Here is the biggest number from Sunday’s game — besides the two-basket thing. New Jersey had 28 fast-break points; Detroit had four.
In case you can’t do math — I myself needed help on this — that means almost 40 percent of all the Nets’ points came on fast breaks. We know the Pistons are a great defensive team. But I’ve yet to see anybody play defense while running behind the opponent.
“It’s very simple,” said backup guard Chucky Atkins. “We have to protect the ball and not let them run.”
A big no on both counts.
The sad thing about this loss for the Pistons is that they had crawled back from a first-quarter battering. Through tenacious defense, and a third quarter that looked like, well, you know, an NBA box score, 27 points, they actually entered the final period with an eight-point lead. The Palace crowd was on its feet, expecting what no longer surprises us here in Detroit, a victory that no one else in the country thinks this team can get.
And then it fell apart. The Pistons tried Corliss Williamson. He missed three straight shots. They tried Tayshaun Prince. He missed six straight — and most of those didn’t even hit the rim. They tried Billups, their upset specialist. He missed three.
Even the foul line was no friend. Wallace missed two. Hamilton missed one. Prince missed one. Was there a lid on that iron?
“Eleven points in the fourth quarter,” Prince said, sighing, “is not gonna get it done.”
No in.
It’s Kidd’s play
Now, depending on whom you spoke to, this was either New Jersey playing its game or Detroit NOT playing its game. Nets coach Byron Scott said, “In the second and third quarters, we stopped running. We allowed them to do what they wanted to do.”
Meanwhile, Pistons coach Rick Carlisle said, “We got in a hole because we allowed them to get their transitions.”
Well. Somebody allowed something.
But let’s allow these words for Kidd. He’s a machine. In the first period, he was like a train robber on speed, hopping from car to car, grabbing the loot, hopping to another car, robbing it blind. He had three steals and four assists and six points in the first quarter alone. And even though he went cold shooting the rest of the game, he was there at the end, with a huge shot from the right corner over Okur’s outstretched arms.

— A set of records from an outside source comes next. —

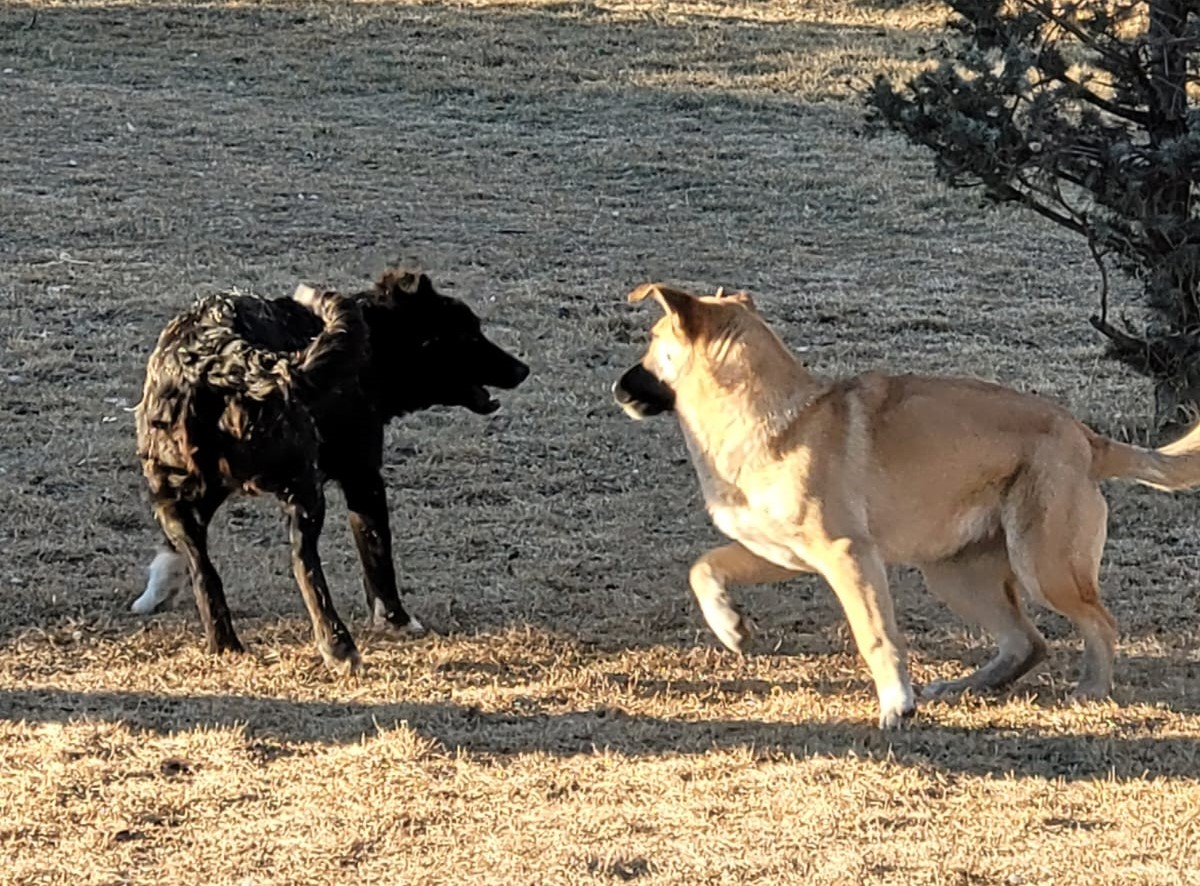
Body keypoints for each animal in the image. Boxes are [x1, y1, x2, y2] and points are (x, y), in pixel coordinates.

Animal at [131, 268, 530, 667]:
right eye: (469, 332)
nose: (523, 369)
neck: (377, 343)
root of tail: (222, 357)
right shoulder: (363, 477)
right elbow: (377, 557)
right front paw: (397, 619)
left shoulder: (197, 494)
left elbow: (180, 555)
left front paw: (159, 588)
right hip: (303, 488)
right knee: (304, 564)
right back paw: (338, 645)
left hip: (178, 492)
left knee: (206, 574)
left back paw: (224, 644)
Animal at [614, 280, 1200, 725]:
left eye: (654, 338)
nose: (618, 389)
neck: (780, 418)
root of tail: (1086, 437)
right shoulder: (780, 552)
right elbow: (704, 568)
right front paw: (731, 627)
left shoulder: (849, 555)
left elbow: (875, 636)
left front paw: (897, 704)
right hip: (955, 575)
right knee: (1026, 642)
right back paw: (966, 687)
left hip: (1043, 567)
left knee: (1099, 623)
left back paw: (1091, 691)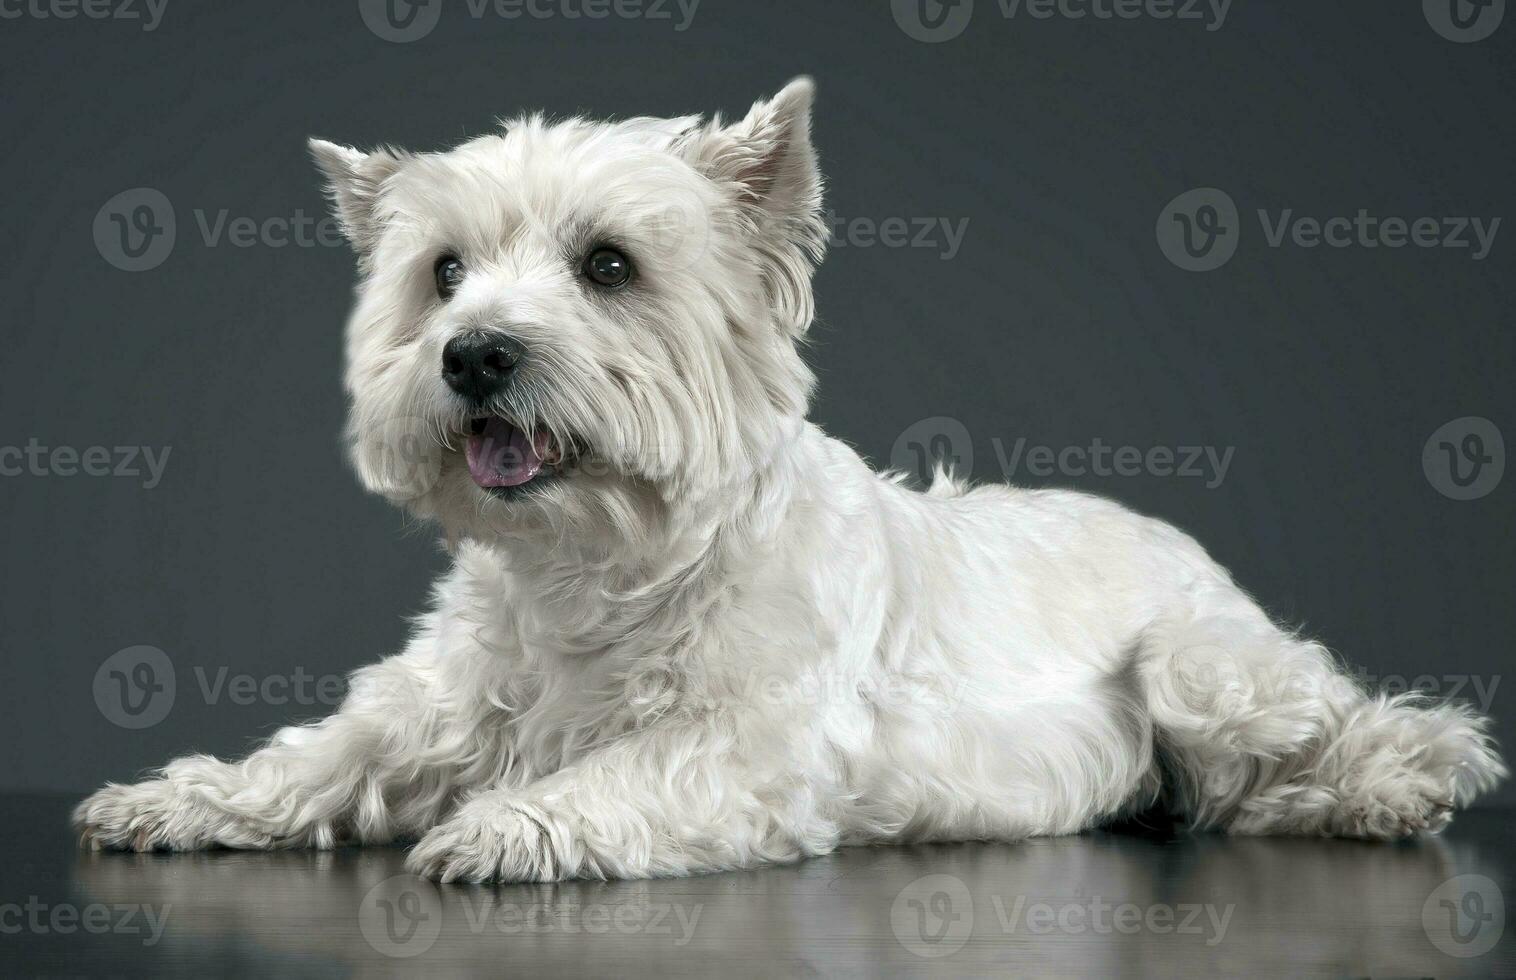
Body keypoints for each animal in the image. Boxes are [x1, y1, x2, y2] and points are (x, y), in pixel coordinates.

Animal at [79, 82, 1503, 885]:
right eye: (441, 272)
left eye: (606, 264)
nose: (474, 352)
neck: (601, 561)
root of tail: (1168, 527)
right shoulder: (435, 703)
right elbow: (320, 751)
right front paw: (171, 797)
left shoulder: (757, 746)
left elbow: (623, 773)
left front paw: (505, 825)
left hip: (1201, 668)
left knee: (1344, 728)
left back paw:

“That was the first game-winning shot I’ve made all year,” Kidd said.
The Pistons don’t want to hear that. This guy doesn’t need any more confidence. And neither do the Nets.
The danger of this loss — beyond the obvious — is that it lets the Nets continue a roll that gets exponentially harder for Detroit to derail. The Nets have won seven straight playoff games, and have only two losses all postseason. The hex that the Palace was supposed to hold over them is gone after Game 1. So, too, is the Pistons’ home-court advantage. It will be harder to play any mind games with New Jersey. All those cards were dealt away Sunday afternoon.
Two baskets? Ten-and-a-half percent shooting? The funny thing is, with numbers like that, had Okur’s tip gone in, and had the Pistons somehow taken this game, there might have been a different miracle to talk about: Detroit might have been the first team to steal a playoff victory on its own floor. But as Okur said, there was no in. So that idea’s out.